Padang – LBH Pimpinan Wilayah Muhammadiyah Sumatra Barat mengecam langkah hukum terhadap pakar hukum tata negara Feri Amsari. Pelaporan atas kritik kebijakan swasembada pangan dinilai sebagai ancaman serius bagi kebebasan berpendapat dan mekanisme kontrol sosial di Indonesia.
Ketua LBH Muhammadiyah Sumbar, Miko Kamal, menegaskan bahwa kritik dari tokoh publik merupakan elemen vital dalam menjaga keseimbangan kekuasaan. Ia khawatir tren kriminalisasi terhadap pengkritik akan meruntuhkan ruang demokrasi yang dibangun oleh masyarakat sipil.
"Jika setiap kritikan dibalas dengan upaya kriminalisasi, maka saat itu sebetulnya mekanisme check and balances yang dibangun civil society sedang diruntuhkan," ujar Miko, Sabtu (18/4/2026).
Miko mendesak aparat kepolisian agar lebih bijak dalam menyikapi laporan yang bersinggungan dengan kebebasan sipil. Menurutnya, polisi harus memosisikan diri sebagai pelindung masyarakat, bukan alat kekuasaan yang menindas kebebasan berpendapat.
Di sisi lain, Polda Metro Jaya telah menerima dua laporan polisi terhadap Feri Amsari. Laporan pertama diajukan oleh LBH Tani Nusantara terkait dugaan penyebaran berita bohong, sementara laporan kedua datang dari seorang mahasiswa atas tuduhan penghasutan di muka umum.

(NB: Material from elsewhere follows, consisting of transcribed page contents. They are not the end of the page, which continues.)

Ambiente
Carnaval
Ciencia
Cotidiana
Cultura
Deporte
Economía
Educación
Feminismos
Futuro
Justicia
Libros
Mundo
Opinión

Kabid Humas Polda Metro Jaya, Budi Hermanto, menyatakan bahwa pihaknya wajib memproses laporan tersebut karena telah memenuhi unsur awal berupa saksi dan barang bukti. Meski demikian, kepolisian memastikan akan melakukan penyelidikan mendalam untuk menentukan ada atau tidaknya unsur pidana.
"Polda Metro Jaya harus menerima laporan dari seluruh warga negara apabila itu sudah memenuhi tentang pasal pidana, ada saksi dan barang bukti," jelas Budi.
Pihak kepolisian mengimbau masyarakat untuk tetap menjaga situasi kondusif dan tidak melakukan tindakan anarkis selama proses hukum berlangsung. Saat ini, penanganan kasus tersebut sepenuhnya diserahkan kepada prosedur hukum yang berlaku.